Hey, hair algae is caused by insufficient co2 so you need to either increase the amount of co2 available, increase flow and distribution of co2, reduce lighting, add liquid carbon, increase maintenance or most likely all of these. Its a pain in moss as you cant spot dose with liquid carbon as it will kill the moss and its pretty hard to manually remove it with a toothbrush as it will pull all the moss with it.
Personally i have always ended up removing the moss to get the upper hand with quantity of algae then apply the measures above.
Reduce your light intensity should always be the first thing you should do. If you give a little more info on lights, duration and filters it will help to advise more accurately.


----------



## Arana (28 Jan 2013)

johnnywales said:


> 3 watts per gallon, co2 injection, daily/weekly tropica ferts. Localised around mosses.


 
3 watts per gallon - sounds like far too much
co2 injection - are you injecting enough and is it being distrubuted efficiently?
daily/weekly tropica ferts - are you dosing enough?
Localised around mosses - mosses are notorius for collecting gunk

most probably a combination of all the above factors


----------



## johnnywales (29 Jan 2013)

The tank has been going for about 12 weeks, the tank is 65 litres and im running a xp2 Rena external cannister. Co2 being dosed until drop checker green.

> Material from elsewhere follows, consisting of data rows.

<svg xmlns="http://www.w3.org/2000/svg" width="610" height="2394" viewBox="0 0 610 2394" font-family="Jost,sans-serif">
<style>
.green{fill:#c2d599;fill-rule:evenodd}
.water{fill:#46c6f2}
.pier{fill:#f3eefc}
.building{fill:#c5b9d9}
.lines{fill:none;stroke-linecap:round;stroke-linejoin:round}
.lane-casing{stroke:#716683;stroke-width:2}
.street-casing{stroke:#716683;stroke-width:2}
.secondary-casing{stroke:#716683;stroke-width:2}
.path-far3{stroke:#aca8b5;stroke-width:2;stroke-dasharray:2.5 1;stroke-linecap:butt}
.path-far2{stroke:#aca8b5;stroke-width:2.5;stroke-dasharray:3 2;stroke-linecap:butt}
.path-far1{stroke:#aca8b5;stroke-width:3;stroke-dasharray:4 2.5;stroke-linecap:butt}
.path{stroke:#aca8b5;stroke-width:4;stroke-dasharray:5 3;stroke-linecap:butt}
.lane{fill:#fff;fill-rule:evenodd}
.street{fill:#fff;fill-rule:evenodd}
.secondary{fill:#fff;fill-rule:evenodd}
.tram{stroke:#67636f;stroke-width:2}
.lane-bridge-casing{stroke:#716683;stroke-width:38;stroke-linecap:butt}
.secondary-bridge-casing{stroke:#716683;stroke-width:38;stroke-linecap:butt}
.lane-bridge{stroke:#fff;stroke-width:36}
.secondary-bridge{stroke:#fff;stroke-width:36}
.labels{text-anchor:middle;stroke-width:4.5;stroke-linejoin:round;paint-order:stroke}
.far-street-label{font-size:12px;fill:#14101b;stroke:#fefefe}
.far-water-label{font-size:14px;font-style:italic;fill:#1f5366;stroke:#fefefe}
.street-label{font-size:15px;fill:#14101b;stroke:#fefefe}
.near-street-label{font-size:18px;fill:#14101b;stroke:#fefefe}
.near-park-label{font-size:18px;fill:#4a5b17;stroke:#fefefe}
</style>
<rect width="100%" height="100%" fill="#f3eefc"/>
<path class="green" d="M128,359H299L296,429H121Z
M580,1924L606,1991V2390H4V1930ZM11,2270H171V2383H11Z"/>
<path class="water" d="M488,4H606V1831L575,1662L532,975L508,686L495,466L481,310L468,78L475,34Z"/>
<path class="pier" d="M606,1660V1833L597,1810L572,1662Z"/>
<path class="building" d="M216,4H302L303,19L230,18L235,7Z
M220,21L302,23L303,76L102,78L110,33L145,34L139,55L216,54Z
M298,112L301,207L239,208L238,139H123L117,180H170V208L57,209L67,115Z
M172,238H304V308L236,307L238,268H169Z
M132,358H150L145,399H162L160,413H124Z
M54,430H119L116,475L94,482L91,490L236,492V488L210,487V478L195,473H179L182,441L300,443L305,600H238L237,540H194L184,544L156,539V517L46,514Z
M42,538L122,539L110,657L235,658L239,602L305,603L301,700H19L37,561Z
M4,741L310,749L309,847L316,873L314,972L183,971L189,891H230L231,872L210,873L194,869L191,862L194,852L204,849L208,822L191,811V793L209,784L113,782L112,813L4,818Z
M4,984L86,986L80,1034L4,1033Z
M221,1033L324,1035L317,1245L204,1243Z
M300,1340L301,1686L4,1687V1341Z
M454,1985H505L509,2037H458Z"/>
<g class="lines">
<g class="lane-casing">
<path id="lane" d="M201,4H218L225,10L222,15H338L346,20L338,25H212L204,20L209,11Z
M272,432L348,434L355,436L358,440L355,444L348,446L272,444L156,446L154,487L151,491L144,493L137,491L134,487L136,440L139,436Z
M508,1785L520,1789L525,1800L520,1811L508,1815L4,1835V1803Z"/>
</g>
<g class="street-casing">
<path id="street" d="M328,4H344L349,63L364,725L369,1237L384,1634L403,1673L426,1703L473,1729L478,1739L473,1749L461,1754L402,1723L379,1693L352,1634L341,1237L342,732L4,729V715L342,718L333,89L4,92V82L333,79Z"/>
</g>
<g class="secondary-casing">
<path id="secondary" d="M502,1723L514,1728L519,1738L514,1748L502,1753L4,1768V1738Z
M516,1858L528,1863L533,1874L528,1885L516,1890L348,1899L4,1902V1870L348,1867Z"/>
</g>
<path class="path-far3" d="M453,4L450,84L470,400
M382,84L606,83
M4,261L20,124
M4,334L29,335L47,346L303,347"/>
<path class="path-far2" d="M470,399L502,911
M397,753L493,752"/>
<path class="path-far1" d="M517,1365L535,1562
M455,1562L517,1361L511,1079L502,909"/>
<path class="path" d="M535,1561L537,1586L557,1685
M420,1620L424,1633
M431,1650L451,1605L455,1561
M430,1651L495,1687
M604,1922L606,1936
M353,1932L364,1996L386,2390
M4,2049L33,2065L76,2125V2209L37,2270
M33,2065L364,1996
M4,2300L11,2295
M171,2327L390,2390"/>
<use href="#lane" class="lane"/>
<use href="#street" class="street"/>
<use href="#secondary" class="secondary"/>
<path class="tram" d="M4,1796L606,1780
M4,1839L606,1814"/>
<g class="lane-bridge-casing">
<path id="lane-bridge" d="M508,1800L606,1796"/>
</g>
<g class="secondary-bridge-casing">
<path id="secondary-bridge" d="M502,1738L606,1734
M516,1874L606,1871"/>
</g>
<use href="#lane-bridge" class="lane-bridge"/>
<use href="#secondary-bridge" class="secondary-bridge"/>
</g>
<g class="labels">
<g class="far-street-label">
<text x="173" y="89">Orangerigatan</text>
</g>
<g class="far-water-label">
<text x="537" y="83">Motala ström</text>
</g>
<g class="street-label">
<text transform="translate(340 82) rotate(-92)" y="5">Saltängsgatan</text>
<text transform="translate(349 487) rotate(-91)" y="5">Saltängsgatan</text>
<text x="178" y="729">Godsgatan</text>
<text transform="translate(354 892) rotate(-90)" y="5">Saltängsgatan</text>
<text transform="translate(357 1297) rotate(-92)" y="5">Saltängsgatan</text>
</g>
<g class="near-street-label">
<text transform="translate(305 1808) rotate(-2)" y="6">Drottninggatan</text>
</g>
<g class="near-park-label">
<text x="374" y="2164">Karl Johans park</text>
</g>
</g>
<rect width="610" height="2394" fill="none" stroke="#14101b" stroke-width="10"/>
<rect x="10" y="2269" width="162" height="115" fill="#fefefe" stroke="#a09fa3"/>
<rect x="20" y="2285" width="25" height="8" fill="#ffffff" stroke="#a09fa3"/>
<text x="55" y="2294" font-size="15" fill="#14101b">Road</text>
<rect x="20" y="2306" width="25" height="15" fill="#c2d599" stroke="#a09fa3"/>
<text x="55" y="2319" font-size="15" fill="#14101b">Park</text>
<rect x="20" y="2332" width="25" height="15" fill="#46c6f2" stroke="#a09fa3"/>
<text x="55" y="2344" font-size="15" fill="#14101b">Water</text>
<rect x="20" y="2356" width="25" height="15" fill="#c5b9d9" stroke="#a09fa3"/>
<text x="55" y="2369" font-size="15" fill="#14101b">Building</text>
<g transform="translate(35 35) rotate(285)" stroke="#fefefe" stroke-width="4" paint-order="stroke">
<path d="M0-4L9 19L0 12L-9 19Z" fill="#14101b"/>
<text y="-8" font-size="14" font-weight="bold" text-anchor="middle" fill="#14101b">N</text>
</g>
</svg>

Since mosses being effected, photoperiod reduced to 4 hours and co2 4 hours. 

Ferts im using edis mixture from here, maybe 10ml a day now.



Sent from my GT-I9100 using Tapatalk 2


----------



## johnnywales (29 Jan 2013)

Lighting is x2 t5 bulbs. 
Injection co2.


Sent from my GT-I9100 using Tapatalk 2


----------



## flygja (30 Jan 2013)

I'd personally get rid of all affected moss ASAP. So far I've not been able to kill hair algae once they've taken hold. I like your tank by the way, the middle white sand part is interesting!


----------



## ceg4048 (30 Jan 2013)

You have too much light and not enough CO2. Increase CO2 and reduce the lighting intensity by 50%. Hair algae is cause by insufficient CO2 for the lighting level. Increase the injection rate and make sure that you turn on the gas at least an hour or two BEFORE the light is turned on. You can also supplement the CO2 by daily addition of any of the liquid carbon products.

Cheers,


----------



## johnnywales (30 Jan 2013)

Thanks guys.

The gas is on an hour before already. the gas and lights at the moment are only running 6 hours each.

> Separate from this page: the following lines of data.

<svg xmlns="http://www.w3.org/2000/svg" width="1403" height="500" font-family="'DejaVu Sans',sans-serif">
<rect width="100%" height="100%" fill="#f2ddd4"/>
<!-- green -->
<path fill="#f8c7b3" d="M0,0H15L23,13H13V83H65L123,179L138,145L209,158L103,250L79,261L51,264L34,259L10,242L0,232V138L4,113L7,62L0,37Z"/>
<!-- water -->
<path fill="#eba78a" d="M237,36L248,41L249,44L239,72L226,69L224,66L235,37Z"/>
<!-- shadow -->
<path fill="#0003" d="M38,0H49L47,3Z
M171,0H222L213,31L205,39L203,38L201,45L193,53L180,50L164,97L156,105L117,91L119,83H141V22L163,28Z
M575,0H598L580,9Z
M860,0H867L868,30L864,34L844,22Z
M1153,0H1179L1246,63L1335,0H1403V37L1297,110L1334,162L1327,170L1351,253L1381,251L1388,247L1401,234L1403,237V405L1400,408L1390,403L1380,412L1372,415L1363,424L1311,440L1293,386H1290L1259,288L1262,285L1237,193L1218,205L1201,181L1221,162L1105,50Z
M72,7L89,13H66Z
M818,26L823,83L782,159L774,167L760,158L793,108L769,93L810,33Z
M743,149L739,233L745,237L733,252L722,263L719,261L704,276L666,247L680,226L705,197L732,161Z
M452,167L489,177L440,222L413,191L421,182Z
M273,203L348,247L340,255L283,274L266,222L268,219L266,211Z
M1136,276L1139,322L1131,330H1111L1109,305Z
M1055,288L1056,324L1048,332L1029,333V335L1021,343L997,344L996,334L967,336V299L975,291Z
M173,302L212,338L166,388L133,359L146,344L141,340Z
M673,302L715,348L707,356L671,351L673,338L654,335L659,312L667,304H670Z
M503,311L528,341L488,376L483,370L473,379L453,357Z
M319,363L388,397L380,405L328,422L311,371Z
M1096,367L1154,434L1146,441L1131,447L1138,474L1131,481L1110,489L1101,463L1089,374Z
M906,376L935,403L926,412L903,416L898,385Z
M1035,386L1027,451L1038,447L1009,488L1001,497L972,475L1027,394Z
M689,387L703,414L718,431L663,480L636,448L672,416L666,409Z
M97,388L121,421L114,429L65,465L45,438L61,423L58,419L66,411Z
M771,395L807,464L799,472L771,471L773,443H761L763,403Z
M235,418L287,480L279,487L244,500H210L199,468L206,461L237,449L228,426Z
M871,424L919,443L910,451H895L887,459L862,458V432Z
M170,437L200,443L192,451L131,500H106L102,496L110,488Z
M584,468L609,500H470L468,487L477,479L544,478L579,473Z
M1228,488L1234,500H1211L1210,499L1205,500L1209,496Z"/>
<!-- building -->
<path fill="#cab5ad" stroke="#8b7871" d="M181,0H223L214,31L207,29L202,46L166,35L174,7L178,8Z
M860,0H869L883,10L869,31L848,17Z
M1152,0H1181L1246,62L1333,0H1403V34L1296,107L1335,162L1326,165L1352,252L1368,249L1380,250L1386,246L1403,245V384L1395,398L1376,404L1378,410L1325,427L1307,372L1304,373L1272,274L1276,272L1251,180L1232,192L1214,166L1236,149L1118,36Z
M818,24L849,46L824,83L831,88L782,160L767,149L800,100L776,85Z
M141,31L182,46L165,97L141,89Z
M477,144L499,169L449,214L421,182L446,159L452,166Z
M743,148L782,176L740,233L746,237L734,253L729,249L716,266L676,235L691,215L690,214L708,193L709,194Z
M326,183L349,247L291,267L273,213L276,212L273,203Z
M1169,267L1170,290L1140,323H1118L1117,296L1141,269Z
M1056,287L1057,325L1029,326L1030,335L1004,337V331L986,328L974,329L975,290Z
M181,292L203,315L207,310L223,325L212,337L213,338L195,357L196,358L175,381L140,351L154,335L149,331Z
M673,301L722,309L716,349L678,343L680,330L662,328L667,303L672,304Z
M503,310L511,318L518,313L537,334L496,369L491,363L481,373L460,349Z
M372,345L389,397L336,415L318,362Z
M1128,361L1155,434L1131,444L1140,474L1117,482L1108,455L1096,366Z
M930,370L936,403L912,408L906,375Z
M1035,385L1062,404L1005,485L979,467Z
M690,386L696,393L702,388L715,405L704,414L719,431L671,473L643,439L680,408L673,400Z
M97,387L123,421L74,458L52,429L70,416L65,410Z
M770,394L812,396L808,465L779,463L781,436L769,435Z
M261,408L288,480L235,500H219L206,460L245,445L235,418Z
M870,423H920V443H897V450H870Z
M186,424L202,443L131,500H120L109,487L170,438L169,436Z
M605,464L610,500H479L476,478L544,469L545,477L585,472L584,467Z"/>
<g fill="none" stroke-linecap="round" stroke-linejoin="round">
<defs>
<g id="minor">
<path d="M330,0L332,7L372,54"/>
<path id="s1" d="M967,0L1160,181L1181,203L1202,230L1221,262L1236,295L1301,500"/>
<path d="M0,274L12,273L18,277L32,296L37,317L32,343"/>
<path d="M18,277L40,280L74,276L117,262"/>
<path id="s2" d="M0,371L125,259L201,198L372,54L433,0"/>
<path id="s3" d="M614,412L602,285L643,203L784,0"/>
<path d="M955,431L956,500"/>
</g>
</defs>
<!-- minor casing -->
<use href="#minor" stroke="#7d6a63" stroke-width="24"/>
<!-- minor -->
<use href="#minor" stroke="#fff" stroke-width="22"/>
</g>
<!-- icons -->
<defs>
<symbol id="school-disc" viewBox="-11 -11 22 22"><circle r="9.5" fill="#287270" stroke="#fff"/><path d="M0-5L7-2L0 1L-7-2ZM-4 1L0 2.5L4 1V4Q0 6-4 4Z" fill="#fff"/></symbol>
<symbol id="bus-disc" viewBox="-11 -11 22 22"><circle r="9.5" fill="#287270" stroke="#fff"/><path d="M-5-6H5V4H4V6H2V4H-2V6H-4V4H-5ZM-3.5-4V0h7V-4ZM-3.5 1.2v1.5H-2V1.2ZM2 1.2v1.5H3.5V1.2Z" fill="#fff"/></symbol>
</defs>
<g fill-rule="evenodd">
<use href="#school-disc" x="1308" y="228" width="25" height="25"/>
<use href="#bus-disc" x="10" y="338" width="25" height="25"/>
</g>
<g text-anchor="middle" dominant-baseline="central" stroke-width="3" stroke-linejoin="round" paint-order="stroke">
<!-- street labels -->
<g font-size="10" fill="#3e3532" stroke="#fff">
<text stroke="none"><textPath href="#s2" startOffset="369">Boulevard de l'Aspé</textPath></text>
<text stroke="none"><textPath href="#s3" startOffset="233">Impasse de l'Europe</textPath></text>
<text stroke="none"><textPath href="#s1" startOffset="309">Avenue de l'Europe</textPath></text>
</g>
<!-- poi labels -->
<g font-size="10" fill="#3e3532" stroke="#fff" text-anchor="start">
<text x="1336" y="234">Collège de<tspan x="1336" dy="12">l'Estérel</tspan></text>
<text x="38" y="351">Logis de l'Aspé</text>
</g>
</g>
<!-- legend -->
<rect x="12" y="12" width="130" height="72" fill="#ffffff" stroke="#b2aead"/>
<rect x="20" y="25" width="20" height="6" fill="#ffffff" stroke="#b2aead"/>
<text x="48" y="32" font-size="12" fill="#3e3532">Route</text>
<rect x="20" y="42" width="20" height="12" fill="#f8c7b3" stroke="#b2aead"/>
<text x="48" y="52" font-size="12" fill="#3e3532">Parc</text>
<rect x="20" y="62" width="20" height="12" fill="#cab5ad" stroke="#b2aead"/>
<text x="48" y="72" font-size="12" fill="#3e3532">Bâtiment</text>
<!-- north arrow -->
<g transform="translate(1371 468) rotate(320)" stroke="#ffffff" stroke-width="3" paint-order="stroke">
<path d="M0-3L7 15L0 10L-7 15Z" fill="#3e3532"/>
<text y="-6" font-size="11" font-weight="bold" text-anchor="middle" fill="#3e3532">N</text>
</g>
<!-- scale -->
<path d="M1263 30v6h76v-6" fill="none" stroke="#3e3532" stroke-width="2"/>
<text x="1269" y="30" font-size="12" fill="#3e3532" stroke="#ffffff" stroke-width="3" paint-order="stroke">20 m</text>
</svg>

In terms of the nutrient dosage, im using Tropica Specialised Green, however the "3 pumps a week" is too inaccurate. Is there a rule of "too much dosing?"

I took one of the T5 24 W bulbs out today, so it now just has the one. Not as bright but if it will cause a balence id be happier.

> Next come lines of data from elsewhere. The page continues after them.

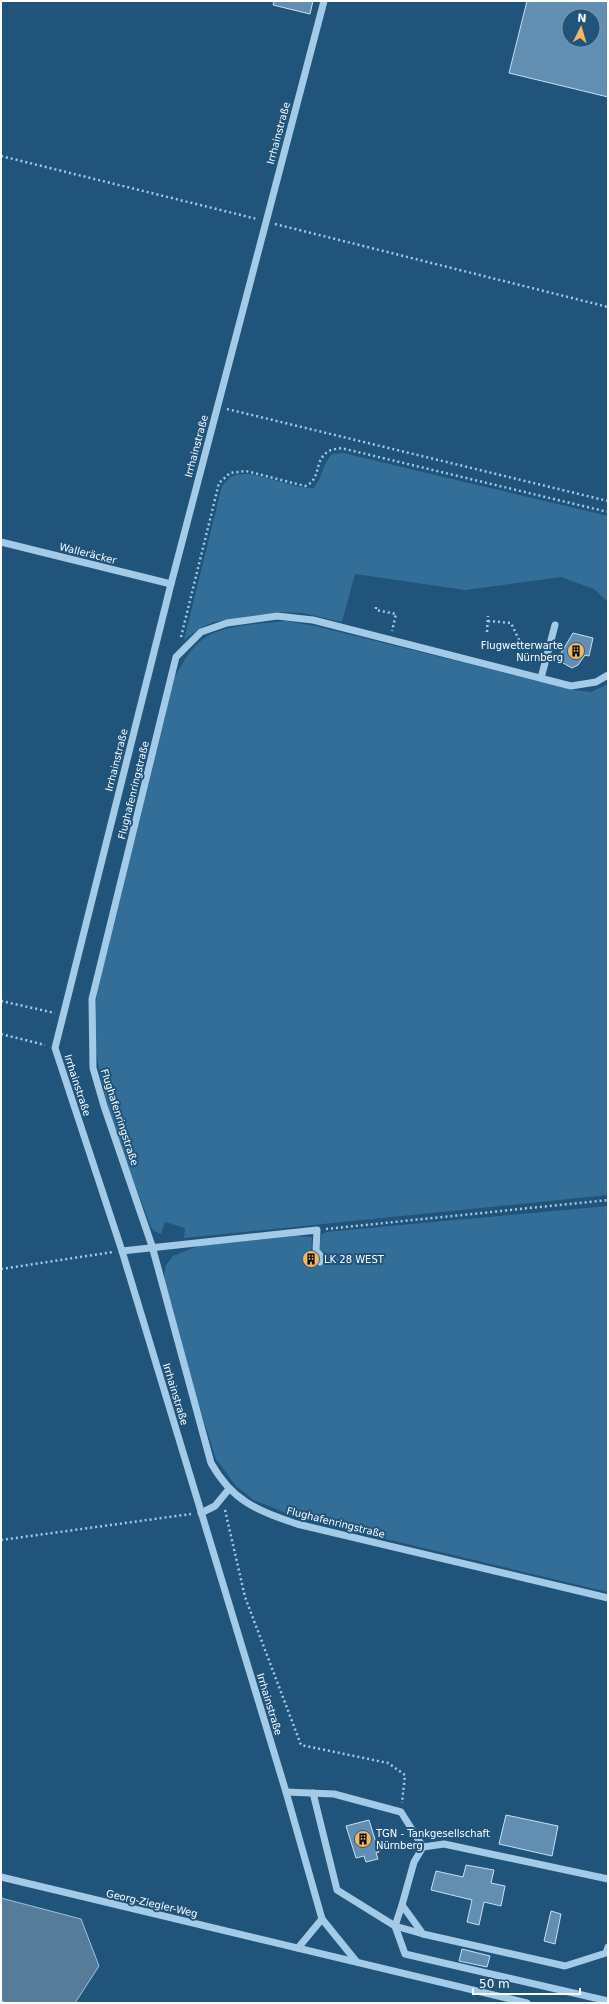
<svg xmlns="http://www.w3.org/2000/svg" width="609" height="2004" font-family="'DejaVu Sans',sans-serif">
	<rect width="100%" height="100%" fill="#20547b"/>
	<g fill="#336e99">
		<path d="M343,453L608,516V602L594,589L561,577L465,590L355,574L342,622L303,613L278,612L214,622L200,628L184,640L222,486C225,483 228,479 231,477C250,466 291,490 314,488C323,476 322,465 332,454Z"/>
		<path d="M286,621L315,626L573,690L591,692L608,684V1195L184,1238L185,1228L165,1222L161,1234L154,1231L151,1227C130,1170 105,1112 96,1051C89,995 110,937 123,884C140,816 157,747 174,678C182,664 190,649 203,639C222,624 263,624 286,621Z"/>
		<path d="M608,1206V1592L298,1518L254,1500L236,1486L216,1459L175,1330L164,1276L166,1265L173,1256L198,1246L296,1236L312,1237L311,1254L308,1255L306,1261L323,1265L325,1252L319,1251L321,1235L326,1232Z"/>
	</g>
	<path fill="#577c99" stroke="#96c6e7" d="M1,1898L81,1919L99,1966L75,2003H7L1,2001Z"/>
	<g fill="#628fb1" stroke="#c6e1f5" fill-rule="evenodd">
		<path d="M274,1H313L310,14L273,5Z"/>
		<path d="M527,1H608V97L509,73ZM569,16H593V40H569Z"/>
		<path d="M573,633L593,638L589,656L585,655L578,665L572,668L563,663L561,653Z"/>
		<path d="M506,1815L558,1826L552,1856L499,1844Z"/>
		<path d="M369,1820L379,1852L376,1853L378,1859L366,1862L364,1856L356,1858L346,1826Z"/>
		<path d="M466,1865L494,1870L491,1883L505,1886L501,1906L484,1902L479,1925L467,1922L472,1900L431,1890L436,1871L463,1877Z"/>
		<path d="M551,1911L561,1914L555,1944L544,1941Z"/>
		<path d="M462,1949L490,1956L487,1967L459,1961Z"/>
	</g>
	<g fill="none" stroke-linecap="round" stroke-linejoin="round">
		<g stroke="#a3cae6" stroke-width="2.5" stroke-dasharray="2 3" stroke-linecap="butt">
			<path d="M1,156L257,219"/>
			<path d="M275,224L608,307"/>
			<path d="M227,409L608,501"/>
			<path d="M376,607V610L396,614L392,631"/>
			<path d="M488,621L511,623L520,642L540,647"/>
			<path d="M487,632L488,616"/>
			<path d="M181,637L219,483L230,473L246,471L305,486C322,480 313,460 329,451C332,449 337,449 341,448L608,512"/>
			<path d="M1,1001L55,1013"/>
			<path d="M1,1034L45,1045"/>
			<path d="M326,1229L608,1200"/>
			<path d="M1,1269L113,1252"/>
			<path d="M225,1510L245,1597L301,1745L388,1763L405,1775L402,1803"/>
			<path d="M1,1540L191,1514"/>
		</g>
		<g stroke="#a3cae6" stroke-width="7">
			<path d="M324,1L171,584L55,1048L122,1251L286,1792L322,1919L356,1961"/>
			<path d="M1,542L171,584"/>
			<path d="M608,675L596,682L571,686L313,620L277,616L227,623L201,632L176,657L92,999L93,1068L104,1106L152,1246L211,1463C233,1502 257,1510 297,1524L608,1598"/>
			<path d="M541,678L555,625"/>
			<path d="M122,1251L317,1230L316,1251L321,1256L320,1262"/>
			<path d="M201,1513L215,1506L229,1489"/>
			<path d="M286,1792L334,1794L401,1812L423,1847"/>
			<path d="M313,1793L337,1890L395,1926L423,1934"/>
			<path d="M1,1877L527,2003"/>
			<path d="M608,1879L444,1844L423,1847L414,1862L402,1905L423,1934L565,1966L606,1953L608,1947"/>
			<path d="M402,1905L395,1926L405,1954L608,2001"/>
			<path d="M298,1948L322,1919"/>
		</g>
	</g>
	<defs>
		<g id="building-disc" transform="scale(0.9)"><circle r="9.5" fill="#f3b764" stroke="#20547b"/><path d="M-4-6H4V6H1V3H-1V6H-4ZM-2.5-4.3h1.7v1.8h-1.7ZM.8-4.3h1.7v1.8H.8ZM-2.5-1h1.7V.8h-1.7ZM.8-1h1.7V.8H.8Z" fill="#111"/></g>
	</defs>
	<g fill-rule="evenodd">
		<use href="#building-disc" x="576" y="651"/>
		<use href="#building-disc" x="311" y="1259"/>
		<use href="#building-disc" x="363" y="1839"/>
	</g>
	<g text-anchor="middle" stroke-width="4" stroke-linejoin="round" paint-order="stroke">
		<g font-size="10" fill="#fff" stroke="#20547b">
			<text transform="translate(278 133) rotate(-75)" y="4">Irrhainstraße</text>
			<text transform="translate(196 446) rotate(-75)" y="4">Irrhainstraße</text>
			<text transform="translate(88 553) rotate(14)" y="4">Walleräcker</text>
			<text transform="translate(116 760) rotate(-76)" y="4">Irrhainstraße</text>
			<text transform="translate(133 790) rotate(-76)" y="4">Flughafenringstraße</text>
			<text transform="translate(78 1085) rotate(72)" y="4">Irrhainstraße</text>
			<text transform="translate(120 1117) rotate(72)" y="4">Flughafenringstraße</text>
			<text transform="translate(176 1394) rotate(73)" y="4">Irrhainstraße</text>
			<text transform="translate(336 1522) rotate(14)" y="4">Flughafenringstraße</text>
			<text transform="translate(270 1704) rotate(73)" y="4">Irrhainstraße</text>
			<text transform="translate(152 1903) rotate(13)" y="4">Georg-Ziegler-Weg</text>
		</g>
		<g font-size="10" fill="#fff" stroke="#20547b" text-anchor="start">
			<text x="563" y="649" text-anchor="end">Flugwetterwarte<tspan x="563" dy="12">Nürnberg</tspan></text>
			<text x="324" y="1263">LK 28 WEST</text>
			<text x="376" y="1837">TGN - Tankgesellschaft<tspan x="376" dy="12">Nürnberg</tspan></text>
		</g>
	</g>
	<rect width="609" height="2004" fill="none" stroke="#ffffff" stroke-width="4"/>
	<g transform="translate(581 28) rotate(5)"><circle r="19" fill="#20547b" stroke="#7998b0"/>
	<path d="M0-3L7 15L0 10L-7 15Z" fill="#f3b764"/>
	<text y="-6" font-size="11" font-weight="bold" text-anchor="middle" fill="#ffffff">N</text>
	</g>
	<path d="M473 1988v6h107v-6" fill="none" stroke="#ffffff" stroke-width="2"/>
	<text x="479" y="1988" font-size="12" fill="#ffffff" stroke="#20547b" stroke-width="3" paint-order="stroke">50 m</text>
</svg>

This now reduces my light from 3wpg to 1.5.

The plants that are in now (excluding my red leafed ones) will be coming out as they are easy brush specimens. I want to get a balence before i introduce nicer ones. I want to kill off this algae asap.

Its definately the lights, ive run co2 and high filtration before on plants with ADA sub. The lights is the only new equip im not used to.

The co2, i am using as much as i can before the Rasbora and Tetras rush to the surface to breathe. The drop checker is always green during the photoperiod.

If the moss is the biggest area of issue, would you advise to cut it all out and dispose?

I can get new moss, but i fear it will re occur!

Any advice is welcome!

The off the shelf products im assuming are a waste of money, and the toothbrush is pulling the algae into the water column and thus onto other plants.

Thanks!


----------